* _Page text_
>>>

How could all this possibly come true? By considering ‘design’ as a verb rather than a noun, in order for it to be a problem-solving process more than a simple end product. Workplace management itself and the concept of experience find a definition in the volume. It helps consider these terms as evolving practices instead of well-defined acts or confined events. As the workplace evolves, so does the vocabulary that describes it.

If spoilers don’t disturb the reader, one could jump first to the case studies that are presented in the last 100 pages. Eight companies (from Australia, Austria, Canada, US, and New Zealand) from different sectors (public administration, health care financial services, technology, etc.) present their most recent workplace changes. All the cases are recounted based on a description of the organization and the country where the case is located; an overview of the post-Covid landscape; the business drivers shaping the approach to the workplace; the workplace strategy and solution complemented by people strategies (change management, policies and training for adaptation), technology strategies, and design/environment strategies; desired impact to business and measurement of success; and the key learning and advice to others.

<<<

* _Data under study_
>>>

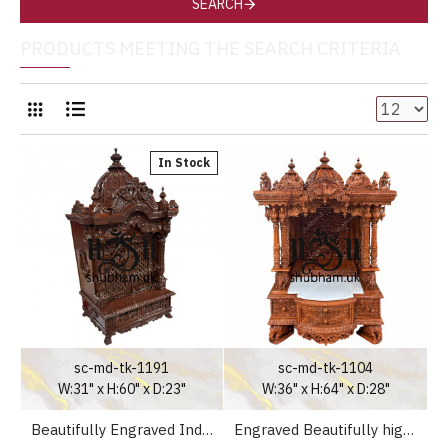
SEARCH
PRODUCTS MEETING THE SEARCH CRITERIA
In Stock
sc-md-tk-1191
sc-md-tk-1104
W:31" x H:60" x D:23"
W:36" x H:64" x D:28"
Beautifully Engraved Indian Pooja Mandir in Teak Wood
Engraved Beautifully high drawer Teak Wooden Temple UK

<<<

* _Activities_
[A] Update the passage about workplace design, starting at "If spoilers don’t" and stopping after "advice to others.", with "Eight companies" changed to "Eight organizations".
[B] According to the passage about workplace design, where in the volume are the case studies presented?
[C] Carry on writing the passage about workplace design from the point where it ends.
The rows are not needed for what follows.

* _Numbered answers_
[A]
If spoilers don’t disturb the reader, one could jump first to the case studies that are presented in the last 100 pages. Eight organizations (from Australia, Austria, Canada, US, and New Zealand) from different sectors (public administration, health care financial services, technology, etc.) present their most recent workplace changes. All the cases are recounted based on a description of the organization and the country where the case is located; an overview of the post-Covid landscape; the business drivers shaping the approach to the workplace; the workplace strategy and solution complemented by people strategies (change management, policies and training for adaptation), technology strategies, and design/environment strategies; desired impact to business and measurement of success; and the key learning and advice to others.

[B] In the last 100 pages.

[C]
If readers go back to the beginning of the text, they would realize that among the common drivers of a workplace change are the attraction and retention of talent, reducing costs, accounting for “environmental, social and governance” (ESG), and the desire to align culture and create an equitable work environment. Companies are looking to enhance the organizational culture through the workplace, which encompasses increasing flexibility, boosting the sense of belonging and engagement of the workforce, and augmenting their reputation as a remarkable place for workers and civil society.

The idea of hybrid work is fully embraced by all the case studies. Strategies entail the creation of neighbourhoods, partnerships with third spaces, cafés within the office and a range of other multimodal workspaces. Finally, the implementation of these strategies is obtained thanks to the involvement of employees in participatory processes through pilot projects, surveys, visioning sessions, and strong change management plans including proper community managers.

Last but not least, the name of the different initiatives or workplace models taking place in each company case study often evokes the idea of something on the move: from Workplace of the Future to Dynamic Work, to Playground and Propeller Framework. While flexible work policies will be the norm, within the general framework of a hybrid workplace the future approach is called either ‘organic’, or ‘vibrant’. All terms that recall something alive, the subtle changes that lively entities undergo continuously toward something else.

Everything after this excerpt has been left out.